AIM> Reproduce every line of the material below word for word, leaving out the pictures.

[Data entries]
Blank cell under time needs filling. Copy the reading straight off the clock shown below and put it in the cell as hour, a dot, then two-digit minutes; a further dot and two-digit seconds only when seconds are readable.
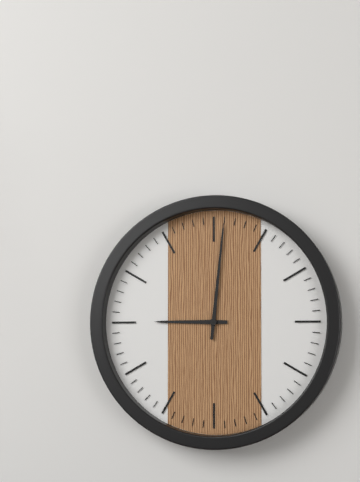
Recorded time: 9.01
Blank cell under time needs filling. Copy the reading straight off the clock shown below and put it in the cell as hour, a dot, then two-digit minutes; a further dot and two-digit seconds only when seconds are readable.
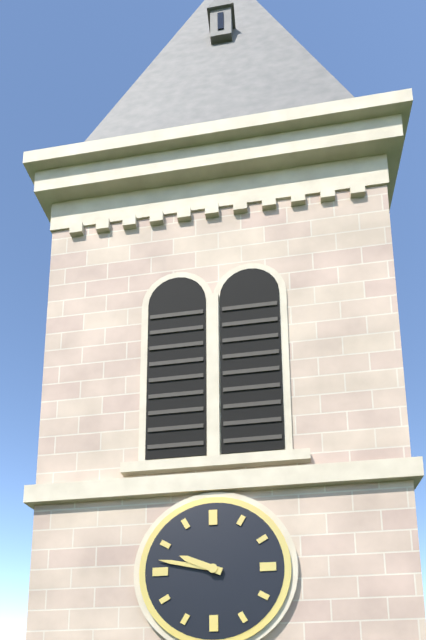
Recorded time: 9.47
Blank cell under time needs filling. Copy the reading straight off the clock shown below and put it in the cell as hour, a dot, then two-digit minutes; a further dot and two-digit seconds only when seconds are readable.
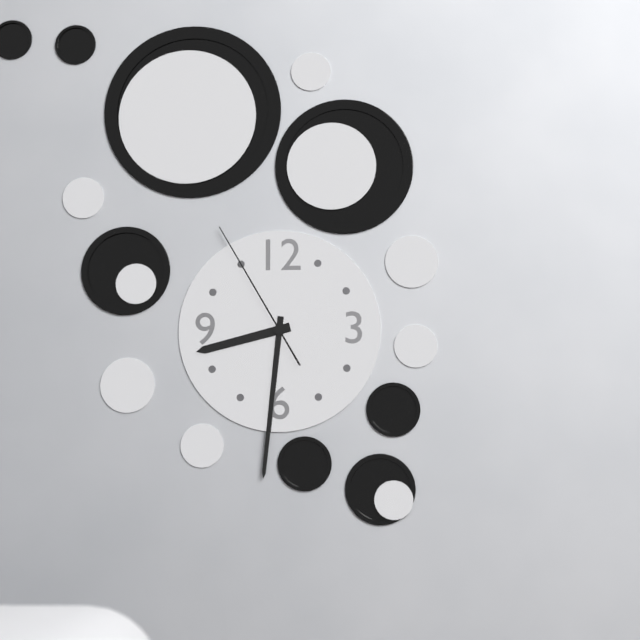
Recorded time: 8.31.55
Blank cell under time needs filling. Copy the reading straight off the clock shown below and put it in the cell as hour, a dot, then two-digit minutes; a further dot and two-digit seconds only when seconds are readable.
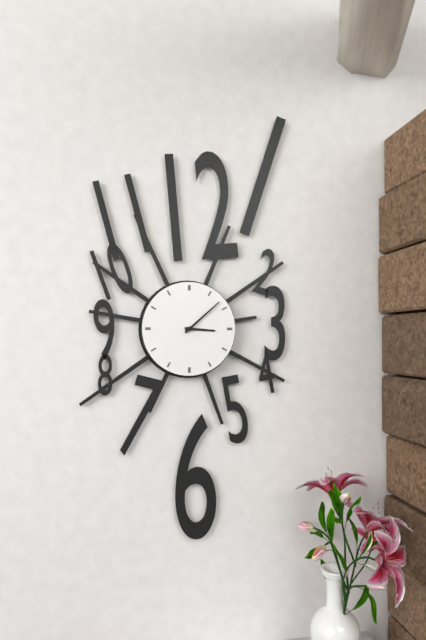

REPLY TO THE EXERCISE>
Blank cell under time needs filling. Copy the reading straight off the clock shown below and put it in the cell as hour, a dot, then two-digit minutes; a further dot and two-digit seconds only when seconds are readable.
Recorded time: 9.01
Blank cell under time needs filling. Copy the reading straight off the clock shown below and put it in the cell as hour, a dot, then two-digit minutes; a further dot and two-digit seconds only when seconds are readable.
Recorded time: 9.47
Blank cell under time needs filling. Copy the reading straight off the clock shown below and put it in the cell as hour, a dot, then two-digit minutes; a further dot and two-digit seconds only when seconds are readable.
Recorded time: 8.31.55
Blank cell under time needs filling. Copy the reading straight off the clock shown below and put it in the cell as hour, a dot, then two-digit minutes; a further dot and two-digit seconds only when seconds are readable.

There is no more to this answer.